The answer to that is that if you have only one night in which to rest, you want to make the most of that night, and if you carry the tired emphasis to bed with you you are really holding on to the tired.

This is as practically true as if you stepped into a bog and then sat in it and looked forlorn and said. "What a terrible thing it is that I should be in a bog like this; just think of having to sit in a black, muddy bog all the time," and staying there you made no effort whatever to get out of it, even though there was dry land right in front of you.

Again you may answer: "But in my tired bog there is no dry land in front of me, none at all."

I say to that, there is much more dry land than you think—if you will open your eyes—and to open your eyes you must make an effort.

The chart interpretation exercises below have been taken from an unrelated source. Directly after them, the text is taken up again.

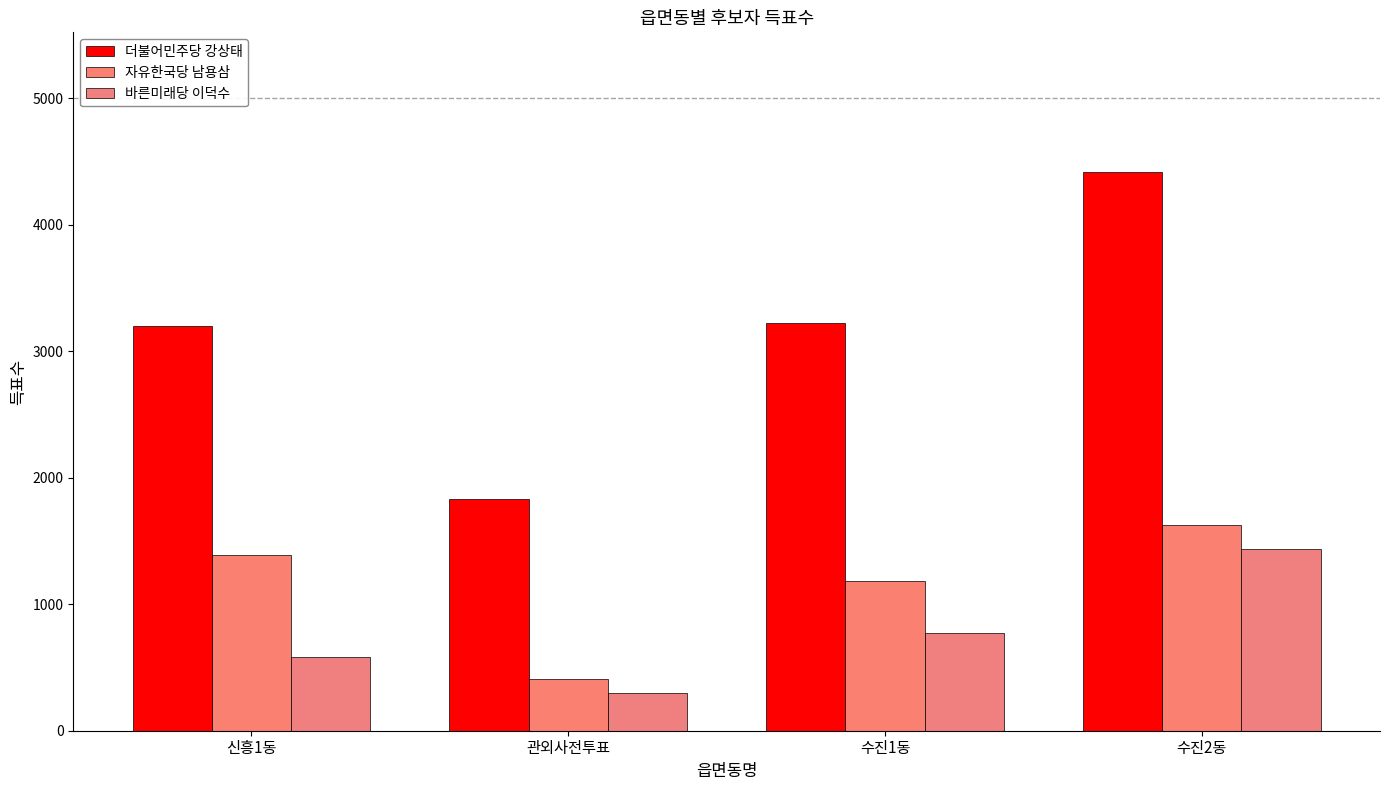

Count the 자유한국당 남용삼 values in the range 1182 to 1623.

3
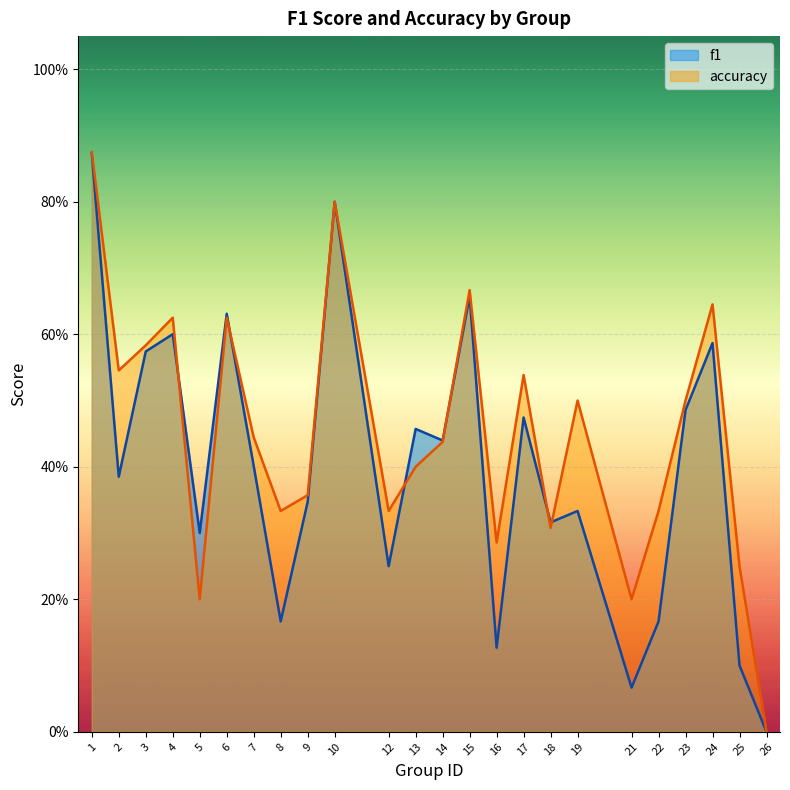

What is the difference between the maximum and second lowest values in the accuracy series?

0.7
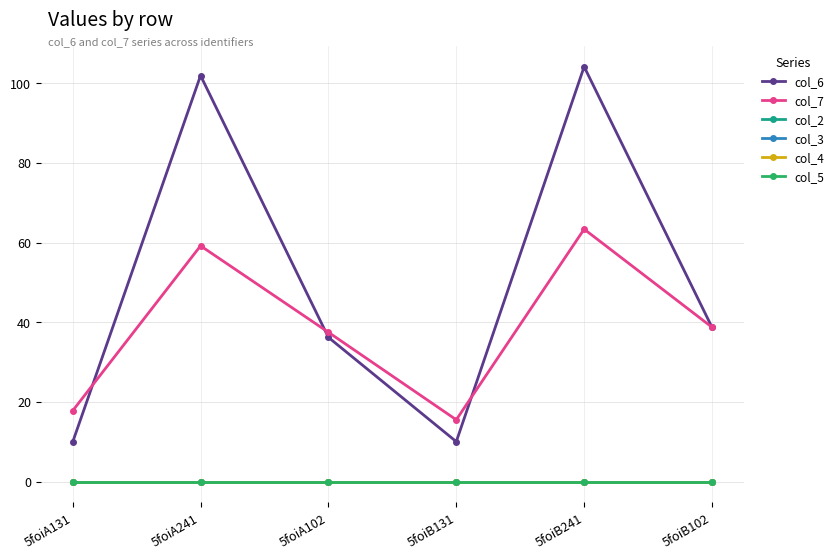

At how many categories does at least one series exceed 46?

2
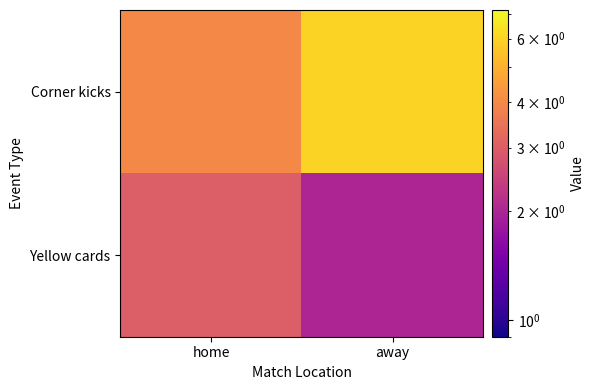

Reading left to right, what are all the values shown in this chart?

Corner kicks: home=4	away=6
Yellow cards: home=3	away=2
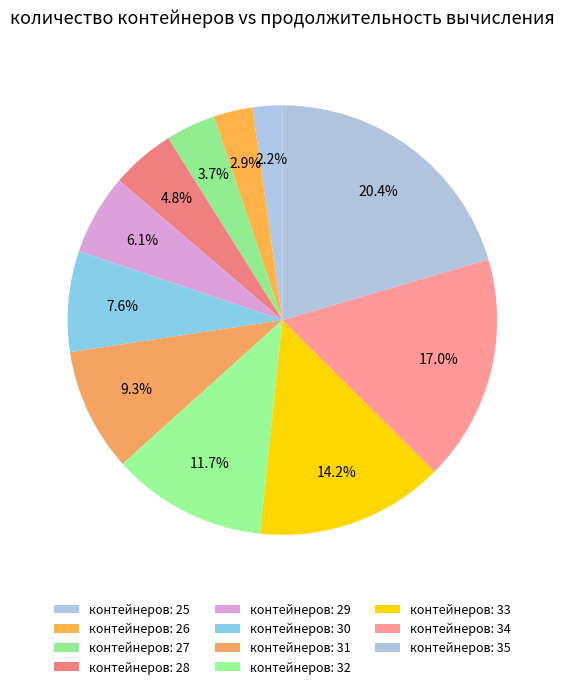

Which category has the biggest portion of the pie?

35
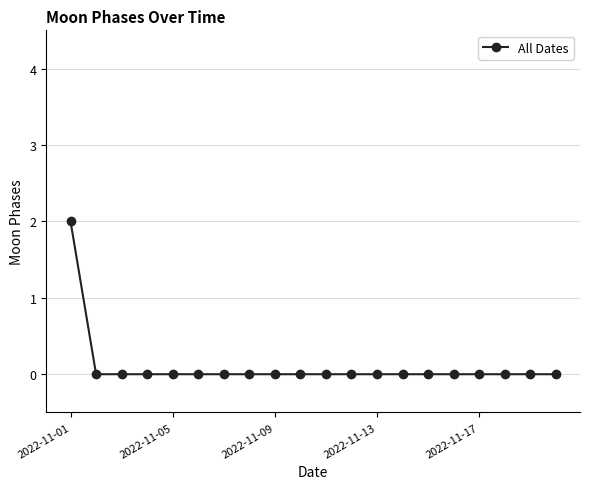

Reading left to right, what are all the values shown in this chart?

2	0	0	0	0	0	0	0	0	0	0	0	0	0	0	0	0	0	0	0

No one knows, who has not tried, what a good strong effort will do in the right direction, when we have been living and slipping back in the wrong direction.

The results of such efforts seem at times wonderful to those who have learned the right direction for the first time.

To get rid of the tired emphasis when we have been fixed in it, a very strong effort is necessary at first, and gradually it gets easier, and easier, until we have cast off the tired emphasis entirely and have the habit of looking toward rest.

We must say to ourselves with decision in so many words, and must think the meaning of the words and insist upon it: "I am very tired. Yes, of course, I am very tired, but I am going to bed to get rested."

There are a hundred little individual ways that we can talk to ourselves, and turn ourselves toward rest, at the end of the day when the time comes to rest.

One way to begin, which is necessary to most of us, is to stop resisting the tired. Every complaint of fatigue, whether it is merely in our own minds, or is made to others, is full of resistance, and resistance to any sort of fatigue emphasizes it proportionately.